Drug 'can greatly reduce risk of HIV infection'
- Published
A drug used to treat HIV-positive patients may offer gay and bisexual men some protection against contracting the virus, the authors of a new study say.
Trials of the combination drug Truvada among nearly 2,500 men suggested it could reduce the chances of male-to-male HIV infection by 44%.
Those using the drug regularly could further reduce the risk of infection, it was claimed.
The study is published in the New England Journal of Medicine, external.
Pills and condoms
Truvada is the trade name of a drug manufactured by the California-based company Gilead Sciences Inc which combines two antiretroviral drugs, used to treat Aids.
But this new study looks at whether it could be used to prevent HIV infection in the first place.
Almost 2,500 gay or bisexual men were randomly selected in Peru, Ecuador, Brazil, South Africa, Thailand and the United States. Half were given the pill, half were given dummy tablets.
All the men were also given condoms and counselling on safe sex.
What the researchers found after about a year of testing was that the drug appeared to cut male-to-male HIV transmission by 44%, when the group taking the pill was compared with the placebo group.

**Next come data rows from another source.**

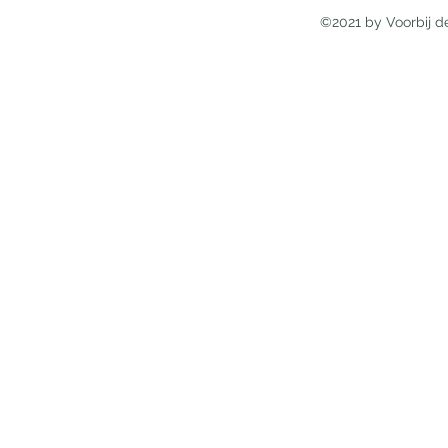
©2021 by Voorbij d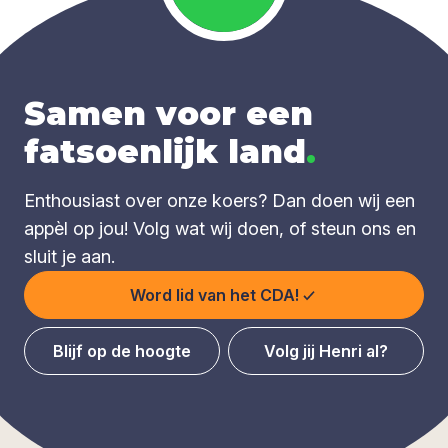
Samen voor een
fatsoenlijk land
.
Enthousiast over onze koers? Dan doen wij een
appèl op jou! Volg wat wij doen, of steun ons en
sluit je aan.
Word lid van het CDA!
Blijf op de hoogte
Volg jij Henri al?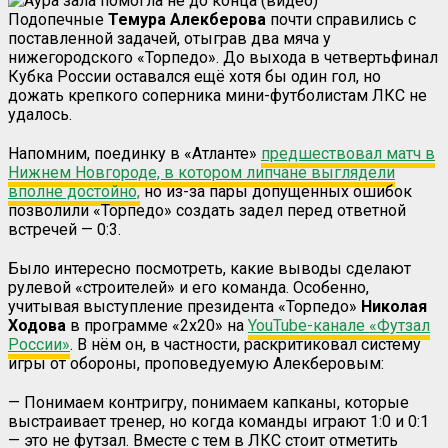
Подопечные
Темура Алекберова
почти справились с
поставленной задачей, отыграв два мяча у
нижегородского «Торпедо». До выхода в четвертьфинал
Кубка России оставался ещё хотя бы один гол, но
дожать крепкого соперника мини-футболистам ЛКС не
удалось.
Напомним, поединку в «Атланте»
предшествовал матч в
Нижнем Новгороде, в котором липчане выглядели
вполне достойно,
но из-за пары допущенных ошибок
позволили «Торпедо» создать задел перед ответной
встречей — 0:3.
Было интересно посмотреть, какие выводы сделают
рулевой «строителей» и его команда. Особенно,
учитывая выступление президента «Торпедо»
Николая
Ходова
в программе «2х20» на
YouTube-канале «Футзал
России»
. В нём он, в частности, раскритиковал систему
игры от обороны, проповедуемую Алекберовым:
— Понимаем контригру, понимаем капканы, которые
выстраивает тренер, но когда команды играют 1:0 и 0:1
— это не футзал. Вместе с тем в ЛКС стоит отметить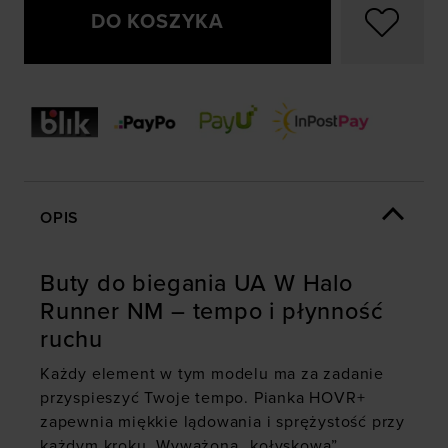
DO KOSZYKA
OPIS
Buty do biegania UA W Halo
Runner NM – tempo i płynność
ruchu
Każdy element w tym modelu ma za zadanie
przyspieszyć Twoje tempo. Pianka HOVR+
zapewnia miękkie lądowania i sprężystość przy
każdym kroku. Wyważona „kołyskowa”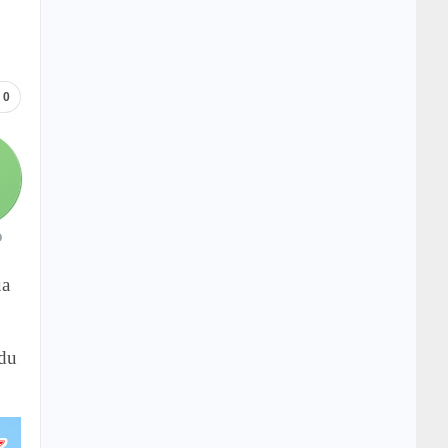
0
O
ủa
 du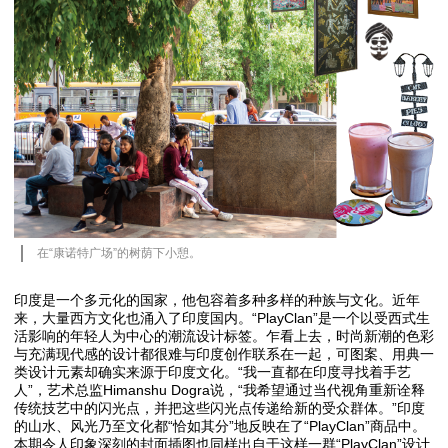
在“康诺特广场”的树荫下小憩。
印度是一个多元化的国家，他包容着多种多样的种族与文化。近年
来，大量西方文化也涌入了印度国内。“PlayClan”是一个以受西式生
活影响的年轻人为中心的潮流设计标签。乍看上去，时尚新潮的色彩
与充满现代感的设计都很难与印度创作联系在一起，可图案、用典一
类设计元素却确实来源于印度文化。“我一直都在印度寻找着手艺
人”，艺术总监Himanshu Dogra说，“我希望通过当代视角重新诠释
传统技艺中的闪光点，并把这些闪光点传递给新的受众群体。”印度
的山水、风光乃至文化都“恰如其分”地反映在了“PlayClan”商品中。
本期令人印象深刻的封面插图也同样出自于这样一群“PlayClan”设计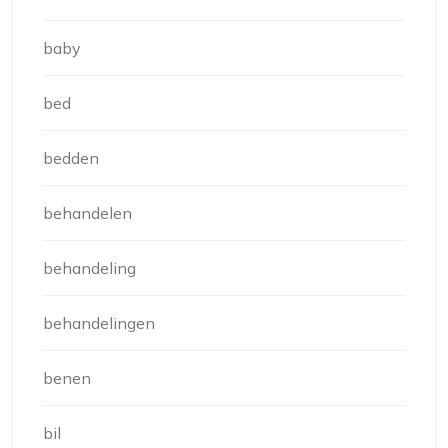
baby
bed
bedden
behandelen
behandeling
behandelingen
benen
bil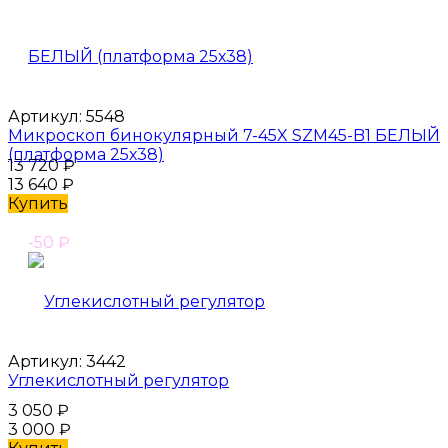
Артикул:
5548
Микроскоп бинокулярный 7-45X SZM45-B1 БЕЛЫЙ
(платформа 25х38)
13 720
₽
13 640
₽
Купить
-50
₽
Артикул:
3442
Углекислотный регулятор
3 050
₽
3 000
₽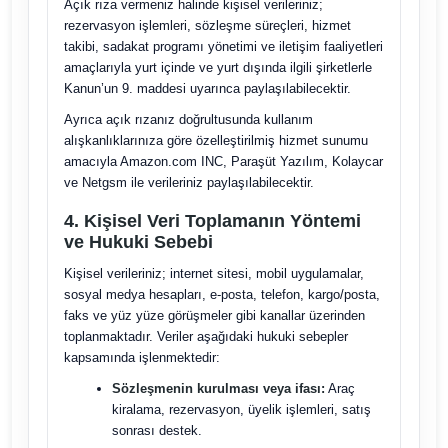
Açık rıza vermeniz halinde kişisel verileriniz;
rezervasyon işlemleri, sözleşme süreçleri, hizmet
takibi, sadakat programı yönetimi ve iletişim faaliyetleri
amaçlarıyla yurt içinde ve yurt dışında ilgili şirketlerle
Kanun’un 9. maddesi uyarınca paylaşılabilecektir.
Ayrıca açık rızanız doğrultusunda kullanım
alışkanlıklarınıza göre özelleştirilmiş hizmet sunumu
amacıyla Amazon.com INC, Paraşüt Yazılım, Kolaycar
ve Netgsm ile verileriniz paylaşılabilecektir.
4. Kişisel Veri Toplamanın Yöntemi
ve Hukuki Sebebi
Kişisel verileriniz; internet sitesi, mobil uygulamalar,
sosyal medya hesapları, e-posta, telefon, kargo/posta,
faks ve yüz yüze görüşmeler gibi kanallar üzerinden
toplanmaktadır. Veriler aşağıdaki hukuki sebepler
kapsamında işlenmektedir:
Sözleşmenin kurulması veya ifası:
Araç
kiralama, rezervasyon, üyelik işlemleri, satış
sonrası destek.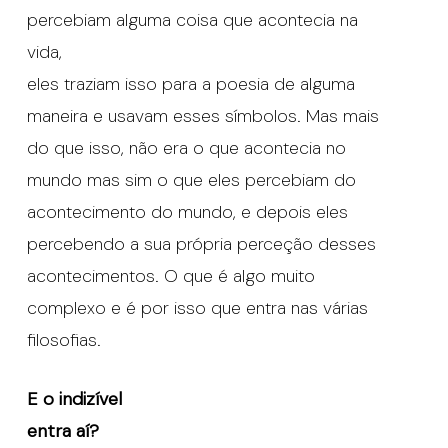
percebiam alguma coisa que acontecia na
vida,
eles traziam isso para a poesia de alguma
maneira e usavam esses símbolos. Mas mais
do que isso, não era o que acontecia no
mundo mas sim o que eles percebiam do
acontecimento do mundo, e depois eles
percebendo a sua própria perceção desses
acontecimentos. O que é algo muito
complexo e é por isso que entra nas várias
filosofias.
E o indizível
entra aí?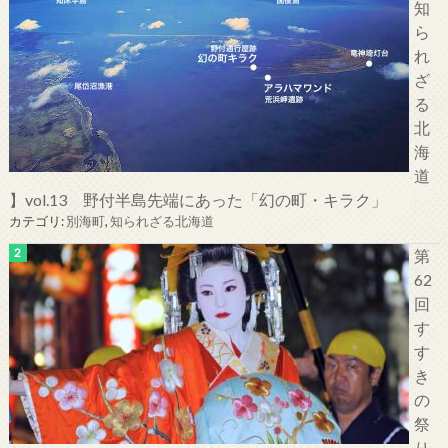
知
ら
れ
ざ
る
北
海
道
】vol.13 野付半島先端にあった「幻の町・キラク」
カテゴリ:
別海町
,
知られざる北海道
第
62
回
す
す
き
の
祭
り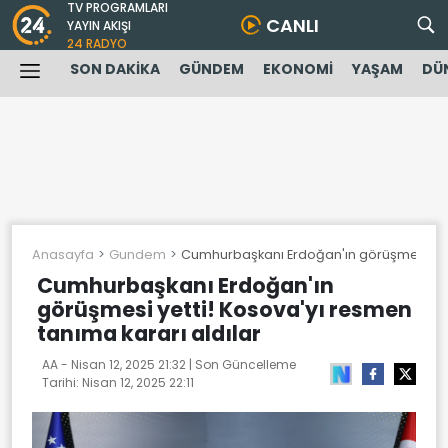
TV PROGRAMLARI
CANLI
YAYIN AKIŞI
24 RADYO
SON DAKİKA
GÜNDEM
EKONOMİ
YAŞAM
DÜ
Anasayfa
Gundem
Cumhurbaşkanı Erdoğan'ın görüşmesi yetti
Cumhurbaşkanı Erdoğan'ın
görüşmesi yetti! Kosova'yı resmen
tanıma kararı aldılar
AA -
Nisan 12, 2025 21:32
| Son Güncelleme
Tarihi:
Nisan 12, 2025 22:11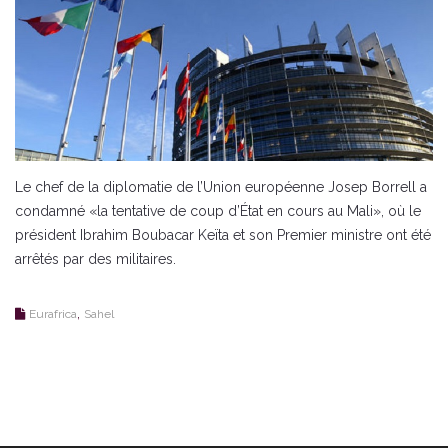
Le chef de la diplomatie de l’Union européenne Josep Borrell a
condamné «la tentative de coup d’État en cours au Mali», où le
président Ibrahim Boubacar Keïta et son Premier ministre ont été
arrêtés par des militaires.
,
Eurafrica
Sahel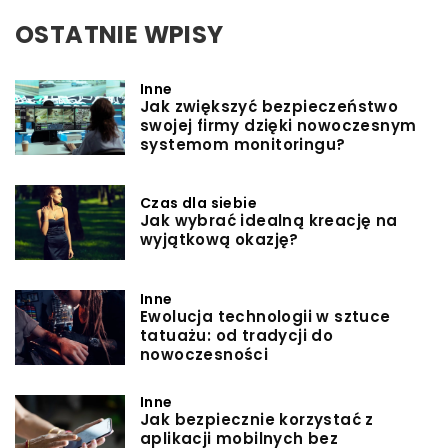
OSTATNIE WPISY
Inne
Jak zwiększyć bezpieczeństwo
swojej firmy dzięki nowoczesnym
systemom monitoringu?
Czas dla siebie
Jak wybrać idealną kreację na
wyjątkową okazję?
Inne
Ewolucja technologii w sztuce
tatuażu: od tradycji do
nowoczesności
Inne
Jak bezpiecznie korzystać z
aplikacji mobilnych bez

Those who took the pill regularly were deemed to have reduced their risk of infection further, by up to 73%, and blood tests were run to confirm this relationship between pill-usage and protection levels.
The research was funded by the Bill & Melinda Gates Foundation, and the federal US body, the National Institute of Allergy and Infectious Diseases (NIAID). The pills were donated by their manufacturer.
NIAID director, Dr Anthony Fauci, conceded more work needed to be done, but called the results impressive.
"This has been done in men who have sex with men. We need to know if we get similar results in women as well as in heterosexual men, which we have reason to believe we will," he told the BBC.
"We also need to get a long term view of were there any toxicities. We didn't see anything that was significant but we need to follow that for a long period of time."
Questions and concerns
The trial does of course raise questions and concerns. Is it possible, for instance, that the results were skewed by greater condom use in the group that took the pill; and won't such findings encourage some men to dispense with condoms altogether in favour of a drug?
There is also the issue of prohibitive cost of Truvada, which retails in the US for around $36 a day, and which makes the drug unaffordable to many possible users.
Dr Fauci argues that the two groups were fully randomised and says that drugs can only play a complementary role in the war on HIV. Condoms and fewer partners, he said, remain the first line of defence.
"We're hoping that if this does become a useable tool in prevention, then the associated counselling will complement the effect of the drug and stop people becoming cavalier about it and say 'now I have a pill I don't have to worry'.
"That's exactly the opposite of what we want to happen. We want to add something rather than have it replace something."
Sir Nick Partridge, chief executive of the Terrence Higgins Trust, called the trial results "potentially significant".
"It's vital that we expand the ways we can prevent HIV transmission, particularly amongst those most at risk," he said in a statement. "This trial proves that HIV treatment will have an impact on prevention, but that it's not ready for widespread use yet.
"Three major hurdles are still going to be its cost, the risks of drug-resistant strains of HIV developing and taking a drug treatment every day."